- [BRIEF]: The required result is the number of lines in this material containing the word "down". Write that number and no other text.

- [MATERIAL SHOWN]:
****************
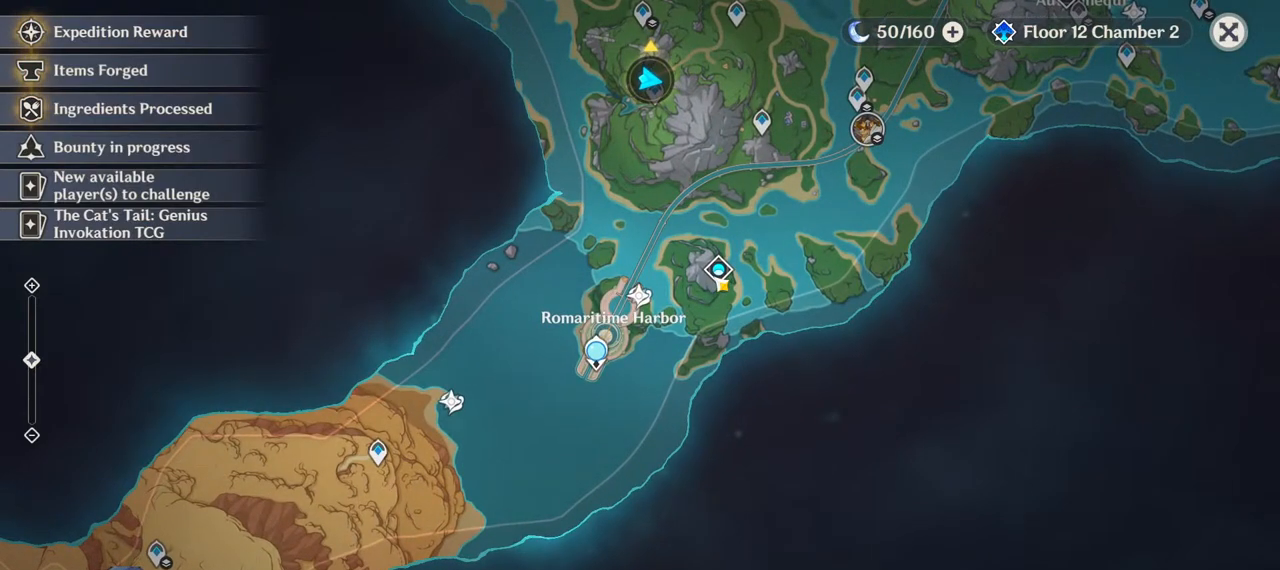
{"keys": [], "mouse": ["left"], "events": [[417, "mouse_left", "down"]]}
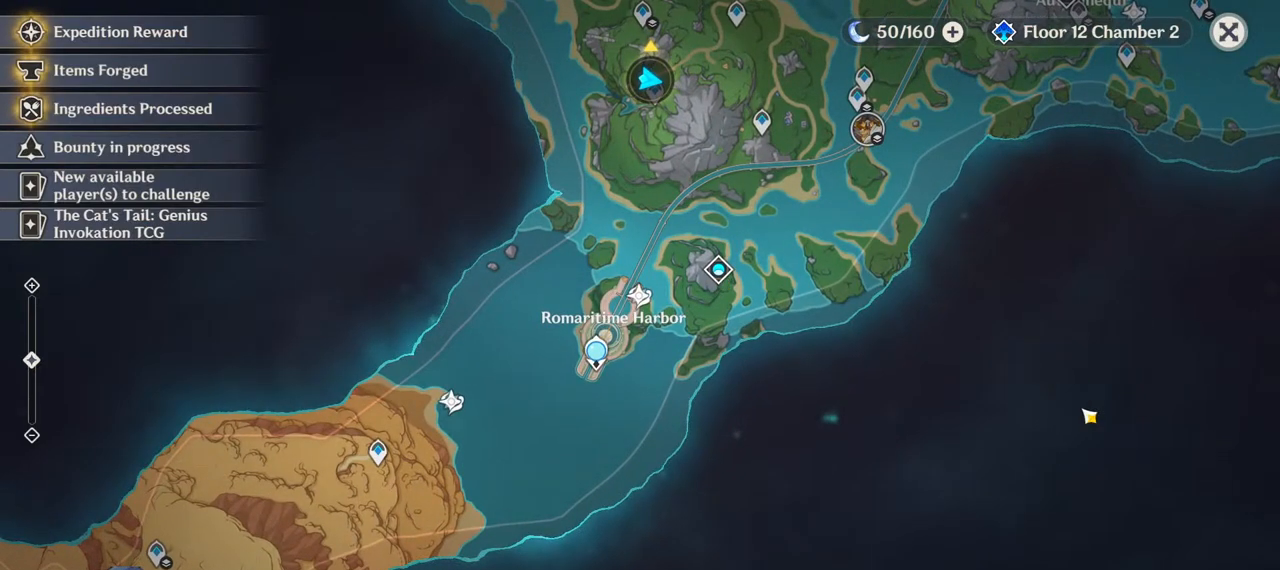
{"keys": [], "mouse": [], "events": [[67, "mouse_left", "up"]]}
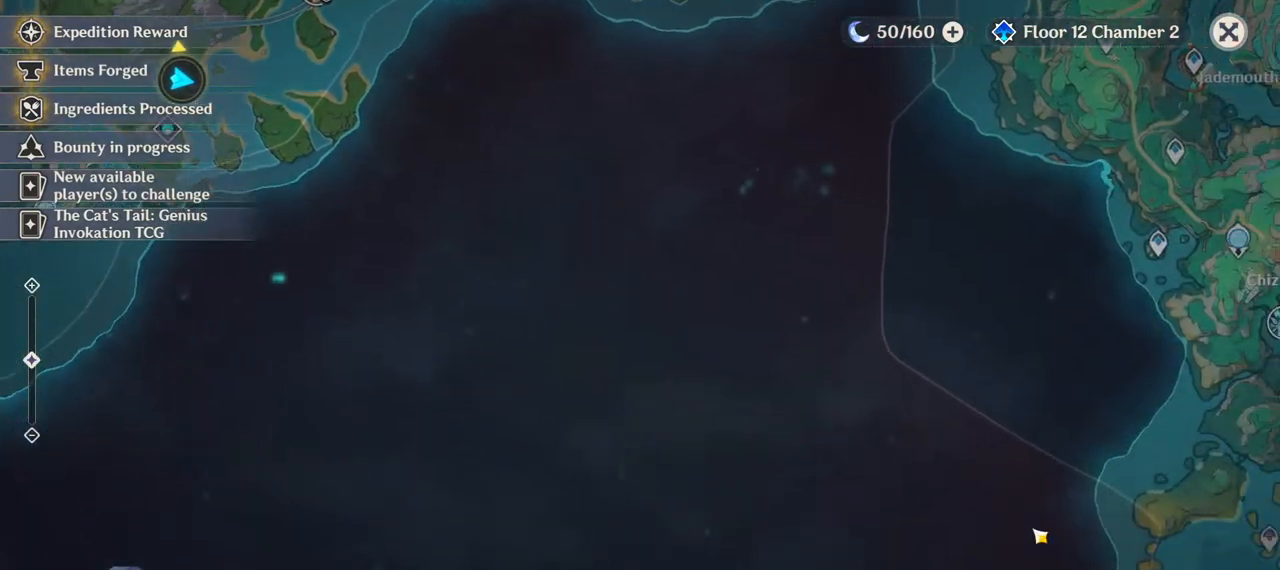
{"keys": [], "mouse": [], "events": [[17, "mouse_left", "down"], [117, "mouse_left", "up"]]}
****************
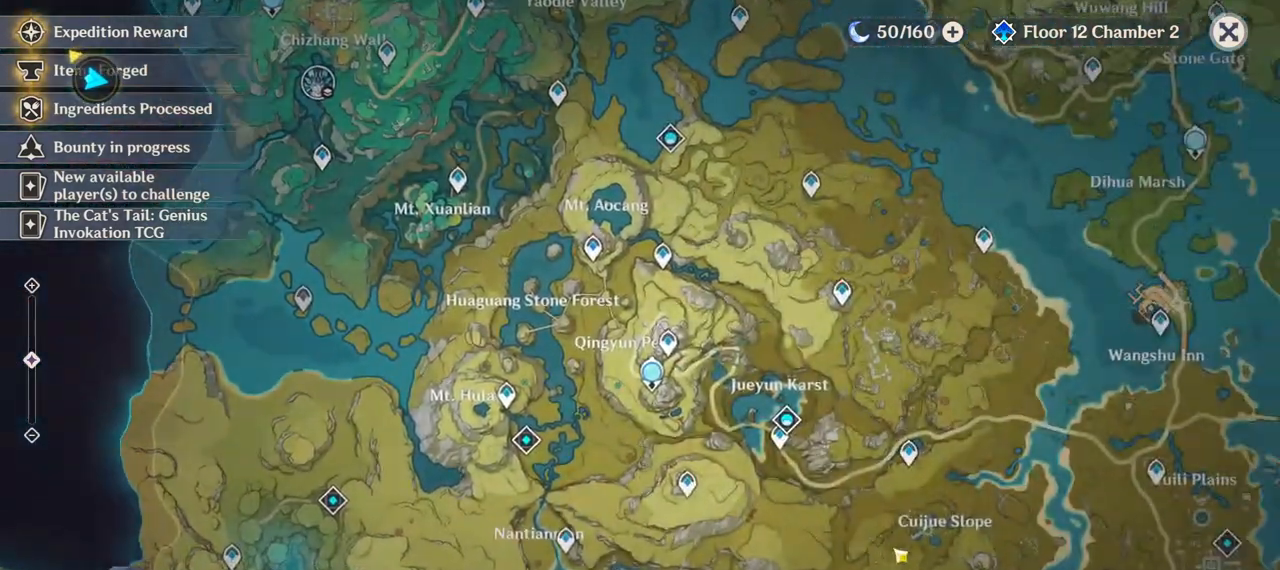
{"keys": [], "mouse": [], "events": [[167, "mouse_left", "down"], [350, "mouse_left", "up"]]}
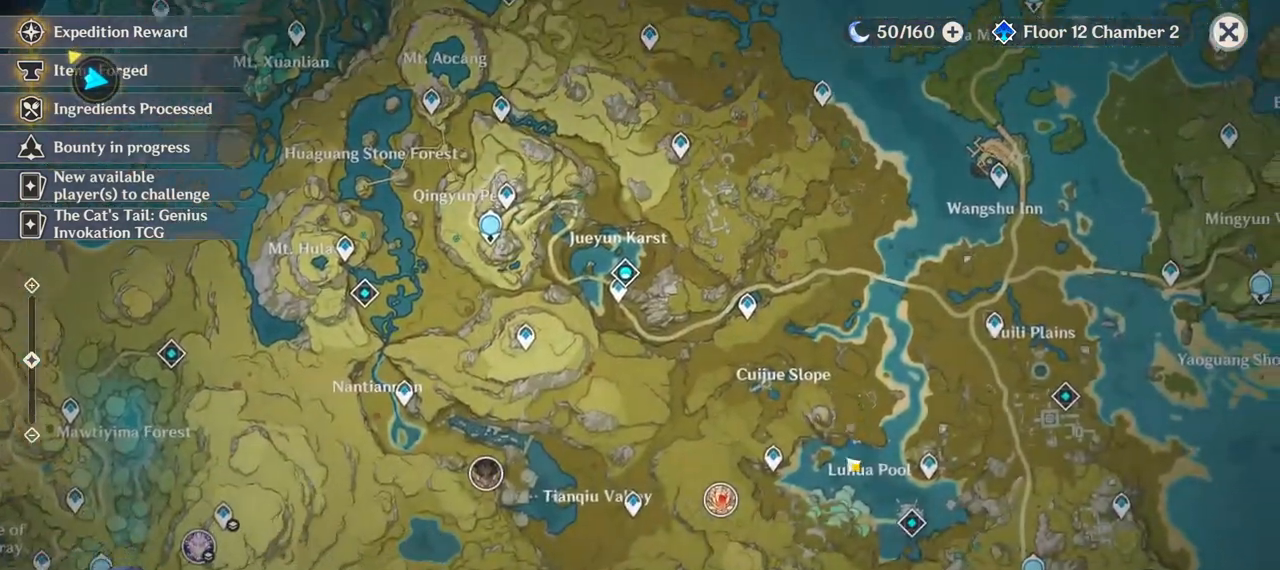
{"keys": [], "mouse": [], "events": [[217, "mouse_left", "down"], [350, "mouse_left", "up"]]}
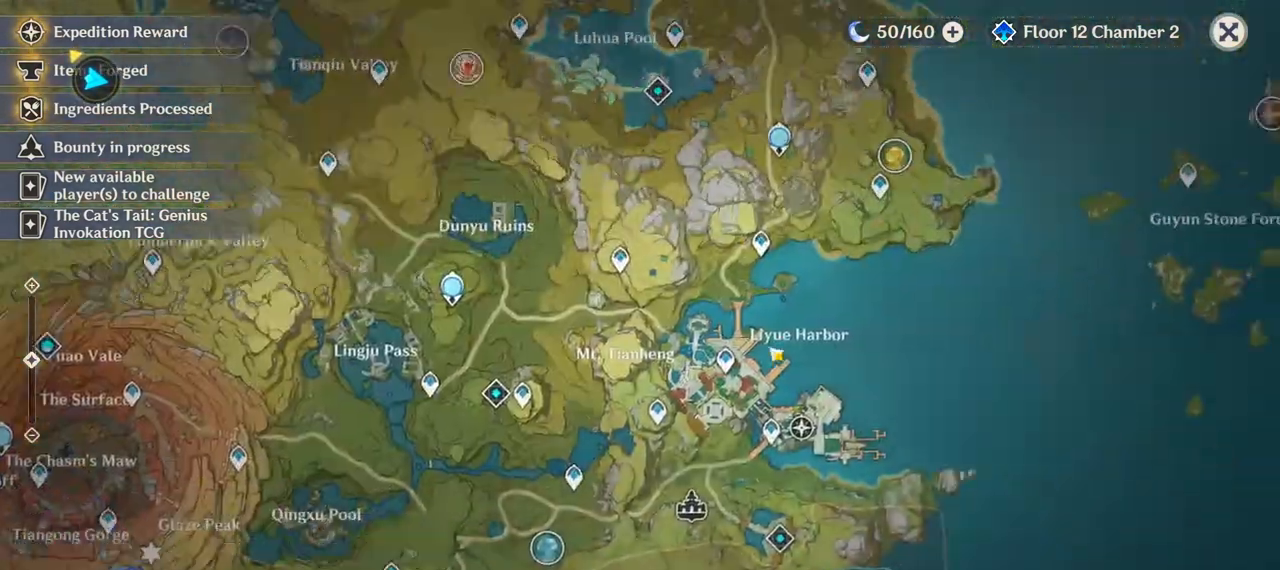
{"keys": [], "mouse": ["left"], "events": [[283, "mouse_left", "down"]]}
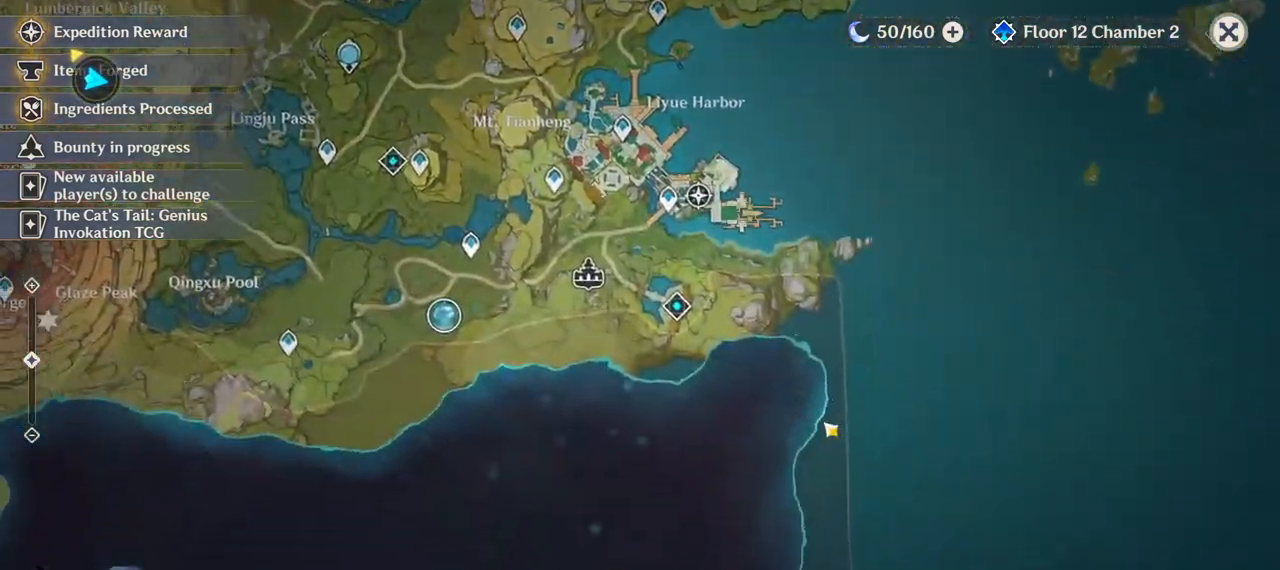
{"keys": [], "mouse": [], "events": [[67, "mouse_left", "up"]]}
****************
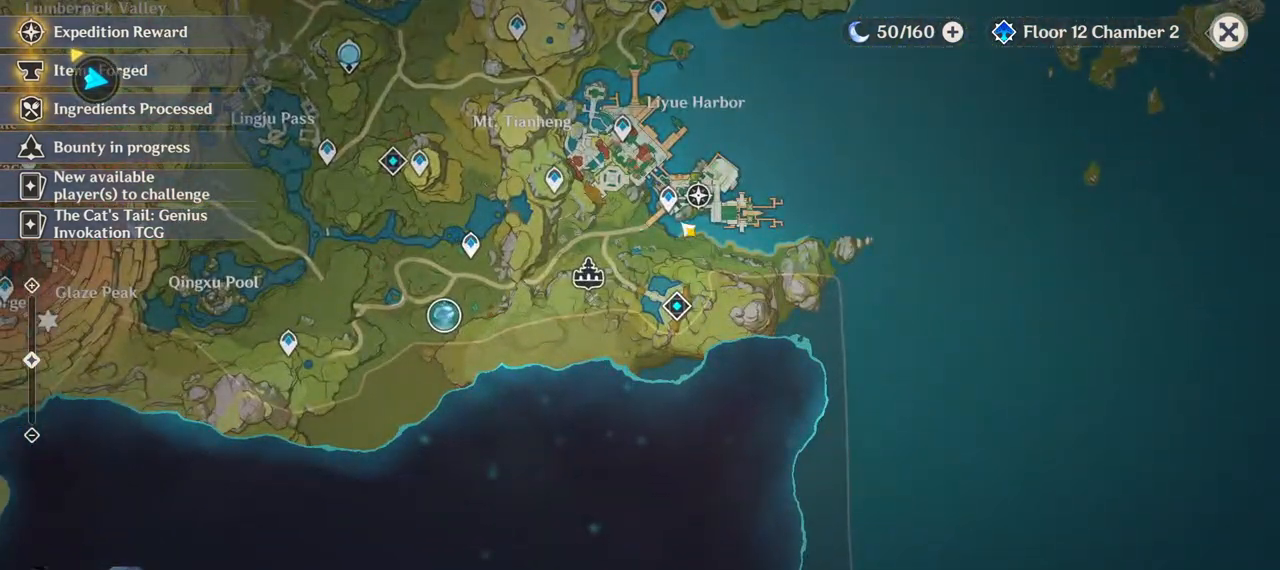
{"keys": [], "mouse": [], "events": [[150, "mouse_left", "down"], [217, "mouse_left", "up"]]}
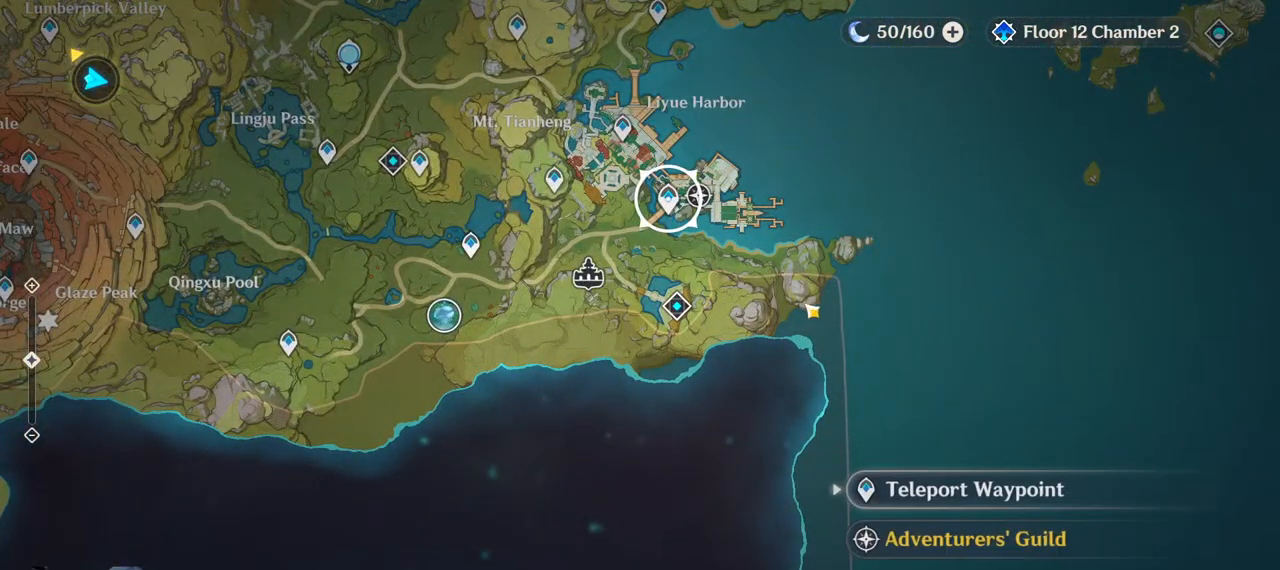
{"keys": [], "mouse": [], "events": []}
****************
- [SOLUTION FOR THIS PROBLEM]: 6